Like a children’s Easter Egg hunt, I have found that valuable life lessons and nuggets of wisdom are hidden all around, just out of sight, waiting for us to come searching. Although finding love was not an original goal of my life-changing journey, it has become part of the plan. If you’ve read my past posts, you know that I was an overachieving, self-reliant, workaholic, who never made time for romantic endeavors. When I finally acknowledged that I would like to experience deep and extraordinary love, I realized that I hadn’t a clue about men or relationships. So I started reading books and blogs on the subject, but more importantly I began interviewing my many male friends, and on occasion some willing strangers. What I discovered, and believe at my core to be true, is that men are at their best when they feel respected and appreciated. So I continued the process of honestly and objectively assessing my behaviors, beliefs and habits, now as they applied to men.

It didn’t take long to understand that I had some serious work to do. I remembered back to when my nephew got married, and as it is with every single family occasion, my “plus one” was my mother. Like usual, I booked a hotel room for us, picked her up and drove her to the venue. At the hotel registration desk during check in, I was cheerfully informed that the reservation for our two-night stay had been taken care of by my brother-in-law. I am certain the clerk was not expecting my response. I was pissed. My mother, who is hard of hearing and was not paying attention, saw my face and asked what was wrong. In a venomous voice I told her the hotel bill had already been paid. Like a normal person, she thought nothing of it.

As we made our way to the room I was seething inside. I alternated between the thought that my brother-in-law either paid for the room because he worried that I couldn’t afford it (which insulted me) or it was guilt over the fact that yet again, I was the one taking responsibility for my mother (which irritated me even more.) So I plotted my revenge. I decided that I would take the money I would have spent on the room and I would give it to my niece and her fiance to pay for their stay, thus demonstrating that I could afford the hotel by using the money anyways. Yes, I agree, my reaction was even crazier than being upset over regularly receiving carnations over more expensive flowers.

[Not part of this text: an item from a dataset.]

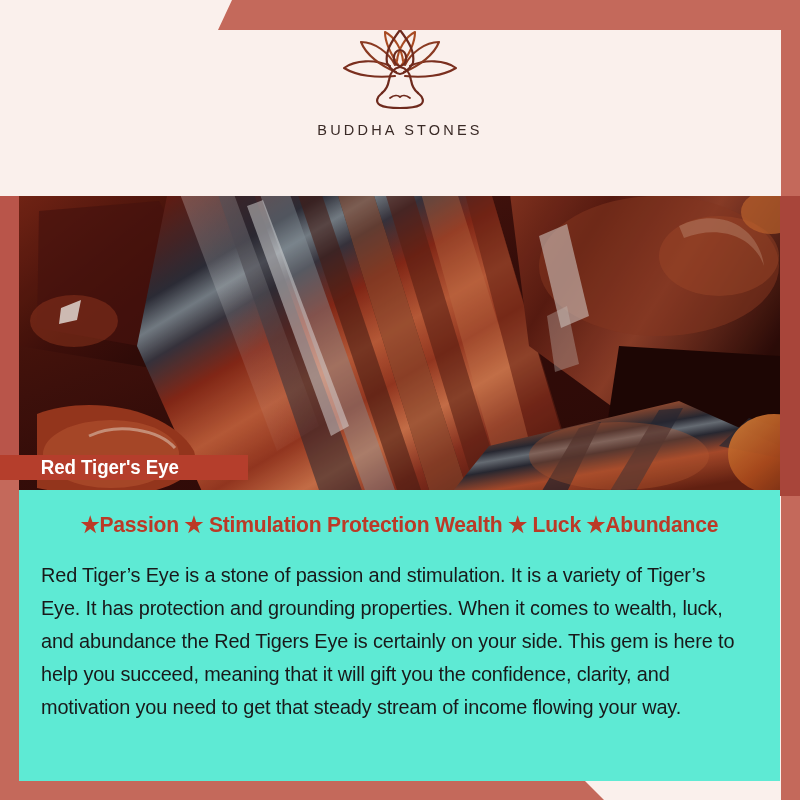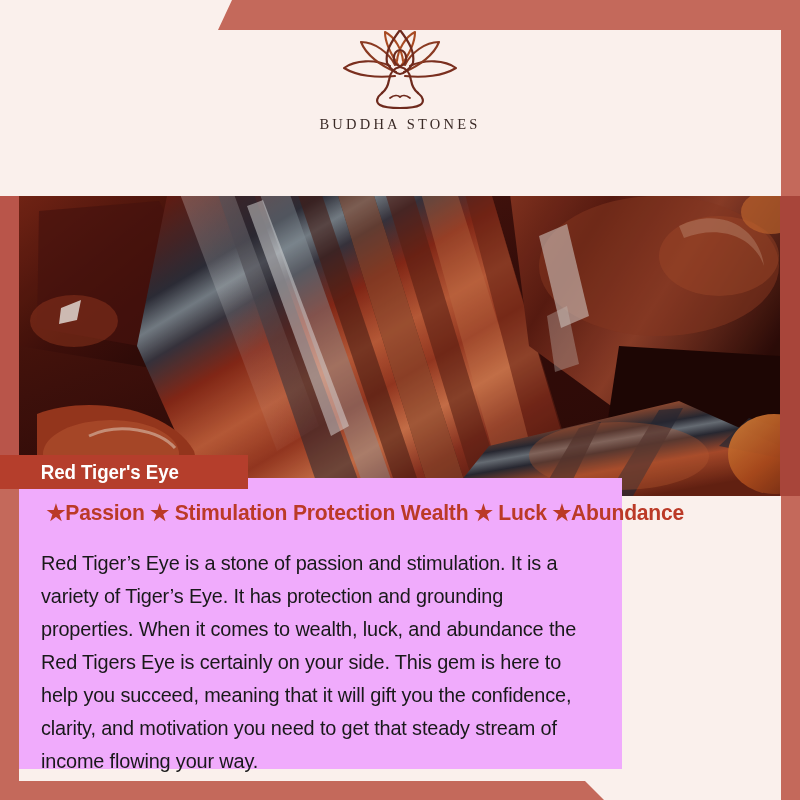"BUDDHA STONES" .logo-word { font-family: Liberation Serif, serif -> Liberation Sans, sans-serif; margin-top: 6px -> 12px }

During the wedding weekend, I eventually thanked my brother-in-law for paying for the hotel room, but I realize now that I did not truly appreciate the gesture. His intentions were nothing but generous and sincere, but I was wrapping them up in years of family history, my habit of unrelenting self-reliance, and my ignorance of men and why they do what they do.

Looking back, I feel so incredibly fortunate that I have accepted the challenge and adventure of re-making my life. The journey is far from over, but I acknowledge that I have aspired to do something that is extremely difficult and uncommon. I have chosen to re-think and re-evaluate every aspect of my life; my beliefs, my goals, my limitations, my behaviors and my self-concept. In just four short years, I’ve learned so much and I have definitely changed. Not so much for others to have noticed, but there is a deeper self-love growing inside. Lately, I have been working on being more grateful and appreciative, especially towards men. No matter how small the gesture, be it making me laugh, holding the door, thinking to ask questions, offering to help, remembering something I said, or any other gentlemanly gesture, I say thank you. If I ask for help (which is another struggle I’m working to overcome) I make an effort to let go and allow the person to fulfill the request in their own way and not the way “I would do it” or “want it done.” And most importantly, I have learned and accepted that when my brother-in-law pays for something, like most men he does it because he wants to. All I have to do is say thank you, which I do now from a genuine and sincere place in my heart.

Truly there is an art to appreciation. It requires having an open mind, attention to detail, noticing subtleties, and understanding that what is presented may not be what we expect. Sometimes we are not impressed by the works with the greatest value. Recently I saw something on Pinterest that said, “We attract what we are, not what we want. If you want great, be great.” I’m hoping to be a real masterpiece when I’m done.